# What the exercise asks:
Transcribe the data exactly, pictures excluded.

# Dataset items:
-------

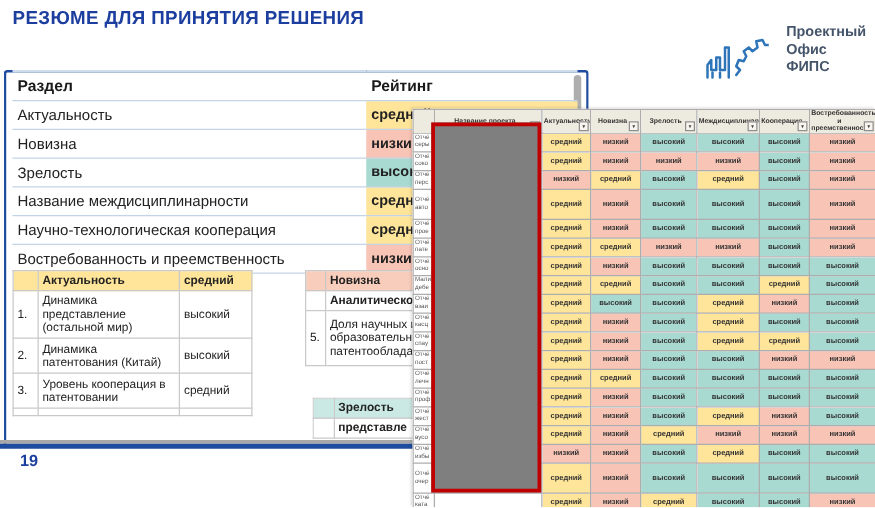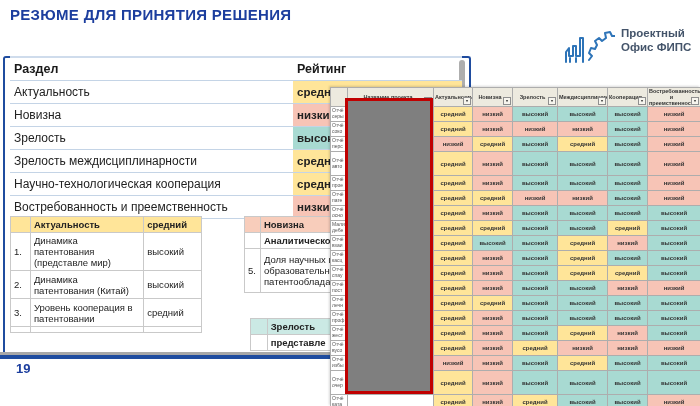--- a/index.html
+++ b/index.html
@@ -2,21 +2,21 @@
 <html><head>
 <meta charset="utf-8">
 <style>
   html,body{margin:0;padding:0;background:#fff;}
   .stage{position:relative;width:700px;height:406px;background:#ffffff;overflow:hidden;
          font-family:"Liberation Sans",sans-serif;}
 
   
   .slide-title{position:absolute;left:10px;top:6px;font-size:15px;font-weight:bold;
                color:#1c3e9e;letter-spacing:.3px;}
-  .logo{position:absolute;left:563px;top:14px;width:130px;height:54px;display:flex;align-items:center;}
+  .logo{position:absolute;left:563px;top:14px;width:130px;height:54px;display:flex;align-items:center;gap:8px;}
   .logo svg{flex:0 0 auto;}
   .logo-text{margin-left:6px;font-size:11.5px;font-weight:bold;color:#44546a;line-height:1.2;}
 
   
   .frame{position:absolute;left:3px;top:56px;width:464px;height:299px;
          border:2px solid #1f4c9f;border-bottom:none;border-radius:3px 3px 0 0;background:#fff;}
   .scrollbar-thumb{position:absolute;left:459px;top:60px;width:6px;height:60px;
                    background:#aeaeae;border-radius:3px;}
 
   table.main{position:absolute;left:10px;top:56px;width:452px;border-collapse:collapse;
@@ -107,21 +107,21 @@
         </tr>
         <tr>
           <td class="sec">Новизна</td>
           <td class="rat lv-low">низкий</td>
         </tr>
         <tr>
           <td class="sec">Зрелость</td>
           <td class="rat lv-high">высокий</td>
         </tr>
         <tr>
-          <td class="sec">Зрелость междисциплинарности</td>
+          <td class="sec">Название междисциплинарности</td>
           <td class="rat lv-med">средний</td>
         </tr>
         <tr>
           <td class="sec">Научно-технологическая кооперация</td>
           <td class="rat lv-med">средний</td>
         </tr>
         <tr>
           <td class="sec">Востребованность и преемственность</td>
           <td class="rat lv-low">низкий</td>
         </tr>
@@ -137,21 +137,21 @@
     <tbody>
       <tr style="height:15px">
         <td class="lv-med"></td>
         <td class="lv-med hd">Актуальность</td>
         <td class="lv-med hd">средний</td>
       </tr>
     </tbody>
     <tbody>
         <tr style="height: 28px;">
           <td>1.</td>
-          <td>Динамика патентования (представле мир)</td>
+          <td>Динамика представление (остальной мир)</td>
           <td>высокий</td>
         </tr>
         <tr style="height: 28px;">
           <td>2.</td>
           <td>Динамика патентования (Китай)</td>
           <td>высокий</td>
         </tr>
         <tr style="height: 28px;">
           <td>3.</td>
           <td>Уровень кооперация в патентовании</td>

-------

# The completed task:
--- a/index.html
+++ b/index.html
@@ -2,21 +2,21 @@
 <html><head>
 <meta charset="utf-8">
 <style>
   html,body{margin:0;padding:0;background:#fff;}
   .stage{position:relative;width:700px;height:406px;background:#ffffff;overflow:hidden;
          font-family:"Liberation Sans",sans-serif;}
 
   
   .slide-title{position:absolute;left:10px;top:6px;font-size:15px;font-weight:bold;
                color:#1c3e9e;letter-spacing:.3px;}
-  .logo{position:absolute;left:563px;top:14px;width:130px;height:54px;display:flex;align-items:center;}
+  .logo{position:absolute;left:563px;top:14px;width:130px;height:54px;display:flex;align-items:center;gap:8px;}
   .logo svg{flex:0 0 auto;}
   .logo-text{margin-left:6px;font-size:11.5px;font-weight:bold;color:#44546a;line-height:1.2;}
 
   
   .frame{position:absolute;left:3px;top:56px;width:464px;height:299px;
          border:2px solid #1f4c9f;border-bottom:none;border-radius:3px 3px 0 0;background:#fff;}
   .scrollbar-thumb{position:absolute;left:459px;top:60px;width:6px;height:60px;
                    background:#aeaeae;border-radius:3px;}
 
   table.main{position:absolute;left:10px;top:56px;width:452px;border-collapse:collapse;
@@ -107,21 +107,21 @@
         </tr>
         <tr>
           <td class="sec">Новизна</td>
           <td class="rat lv-low">низкий</td>
         </tr>
         <tr>
           <td class="sec">Зрелость</td>
           <td class="rat lv-high">высокий</td>
         </tr>
         <tr>
-          <td class="sec">Зрелость междисциплинарности</td>
+          <td class="sec">Название междисциплинарности</td>
           <td class="rat lv-med">средний</td>
         </tr>
         <tr>
           <td class="sec">Научно-технологическая кооперация</td>
           <td class="rat lv-med">средний</td>
         </tr>
         <tr>
           <td class="sec">Востребованность и преемственность</td>
           <td class="rat lv-low">низкий</td>
         </tr>
@@ -137,21 +137,21 @@
     <tbody>
       <tr style="height:15px">
         <td class="lv-med"></td>
         <td class="lv-med hd">Актуальность</td>
         <td class="lv-med hd">средний</td>
       </tr>
     </tbody>
     <tbody>
         <tr style="height: 28px;">
           <td>1.</td>
-          <td>Динамика патентования (представле мир)</td>
+          <td>Динамика представление (остальной мир)</td>
           <td>высокий</td>
         </tr>
         <tr style="height: 28px;">
           <td>2.</td>
           <td>Динамика патентования (Китай)</td>
           <td>высокий</td>
         </tr>
         <tr style="height: 28px;">
           <td>3.</td>
           <td>Уровень кооперация в патентовании</td>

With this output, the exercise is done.